──────── RECORDS
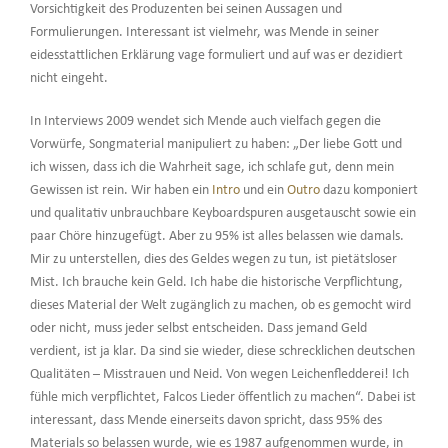
Vorsichtigkeit des Produzenten bei seinen Aussagen und
Formulierungen. Interessant ist vielmehr, was Mende in seiner
eidesstattlichen Erklärung vage formuliert und auf was er dezidiert
nicht eingeht.
In Interviews 2009 wendet sich Mende auch vielfach gegen die
Vorwürfe, Songmaterial manipuliert zu haben: „Der liebe Gott und
ich wissen, dass ich die Wahrheit sage, ich schlafe gut, denn mein
Gewissen ist rein. Wir haben ein
Intro
und ein
Outro
dazu komponiert
und qualitativ unbrauchbare Keyboardspuren ausgetauscht sowie ein
paar Chöre hinzugefügt. Aber zu 95% ist alles belassen wie damals.
Mir zu unterstellen, dies des Geldes wegen zu tun, ist pietätsloser
Mist. Ich brauche kein Geld. Ich habe die historische Verpflichtung,
dieses Material der Welt zugänglich zu machen, ob es gemocht wird
oder nicht, muss jeder selbst entscheiden. Dass jemand Geld
verdient, ist ja klar. Da sind sie wieder, diese schrecklichen deutschen
Qualitäten – Misstrauen und Neid. Von wegen Leichenfledderei! Ich
fühle mich verpflichtet, Falcos Lieder öffentlich zu machen“. Dabei ist
interessant, dass Mende einerseits davon spricht, dass 95% des
Materials so belassen wurde, wie es 1987 aufgenommen wurde, in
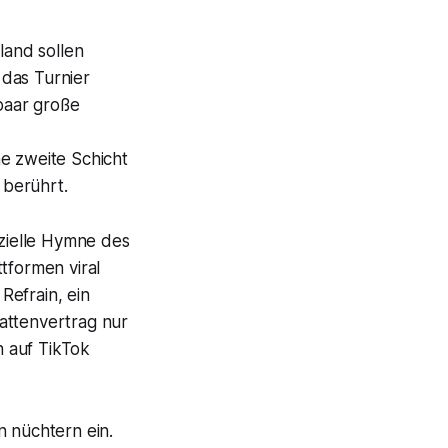
land sollen
 das Turnier
 paar große
e zweite Schicht
 berührt.
izielle Hymne des
tformen viral
Refrain, ein
attenvertrag nur
h auf TikTok
n nüchtern ein.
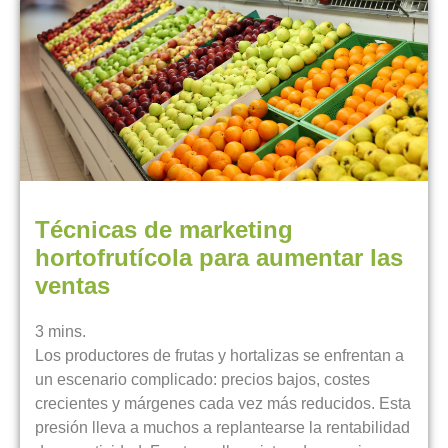
Técnicas de marketing
hortofrutícola para aumentar las
ventas
3
mins.
Los productores de frutas y hortalizas se enfrentan a
un escenario complicado: precios bajos, costes
crecientes y márgenes cada vez más reducidos. Esta
presión lleva a muchos a replantearse la rentabilidad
────────────────
_PROBLEM_.
Every line between the one containing "izielle Hymne des" and the last line of the data above, both included, should be copied exactly, but not the pictures.

_WRITTEN REPLY_.
izielle Hymne des
tformen viral
Refrain, ein
attenvertrag nur
h auf TikTok
n nüchtern ein.
Técnicas de marketing
hortofrutícola para aumentar las
ventas
3
mins.
Los productores de frutas y hortalizas se enfrentan a
un escenario complicado: precios bajos, costes
crecientes y márgenes cada vez más reducidos. Esta
presión lleva a muchos a replantearse la rentabilidad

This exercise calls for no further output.